What you should do:
Go through the records below and set each one down exactly, leaving out any pictures.
= Beginning of Section =
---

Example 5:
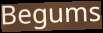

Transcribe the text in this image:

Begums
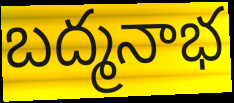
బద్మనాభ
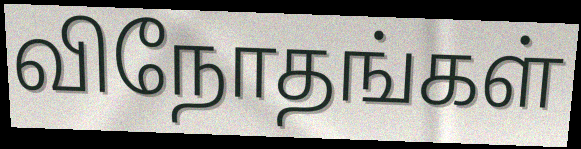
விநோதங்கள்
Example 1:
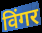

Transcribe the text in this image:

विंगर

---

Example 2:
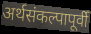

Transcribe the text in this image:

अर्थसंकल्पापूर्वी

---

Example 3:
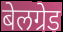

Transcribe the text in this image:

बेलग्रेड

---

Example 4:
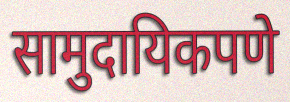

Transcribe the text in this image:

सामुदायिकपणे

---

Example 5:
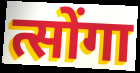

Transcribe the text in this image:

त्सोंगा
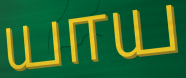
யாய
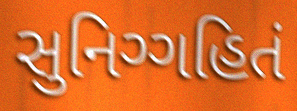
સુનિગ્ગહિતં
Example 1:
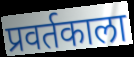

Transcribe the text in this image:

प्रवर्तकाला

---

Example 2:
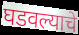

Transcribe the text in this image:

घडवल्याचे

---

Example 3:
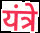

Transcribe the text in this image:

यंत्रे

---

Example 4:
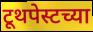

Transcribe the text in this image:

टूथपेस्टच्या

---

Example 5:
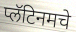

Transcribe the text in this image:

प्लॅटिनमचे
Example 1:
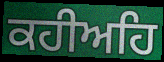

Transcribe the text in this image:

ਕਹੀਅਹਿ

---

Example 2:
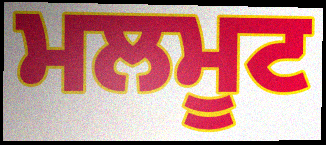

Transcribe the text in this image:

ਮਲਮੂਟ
= End of Section =
Exercise result:
---

Example 5:

Transcribe the text in this image:

Begums
బద్మనాభ
விநோதங்கள்
Example 1:

Transcribe the text in this image:

विंगर

---

Example 2:

Transcribe the text in this image:

अर्थसंकल्पापूर्वी

---

Example 3:

Transcribe the text in this image:

बेलग्रेड

---

Example 4:

Transcribe the text in this image:

सामुदायिकपणे

---

Example 5:

Transcribe the text in this image:

त्सोंगा
யாய
સુનિગ્ગહિતં
Example 1:

Transcribe the text in this image:

प्रवर्तकाला

---

Example 2:

Transcribe the text in this image:

घडवल्याचे

---

Example 3:

Transcribe the text in this image:

यंत्रे

---

Example 4:

Transcribe the text in this image:

टूथपेस्टच्या

---

Example 5:

Transcribe the text in this image:

प्लॅटिनमचे
Example 1:

Transcribe the text in this image:

ਕਹੀਅਹਿ

---

Example 2:

Transcribe the text in this image:

ਮਲਮੂਟ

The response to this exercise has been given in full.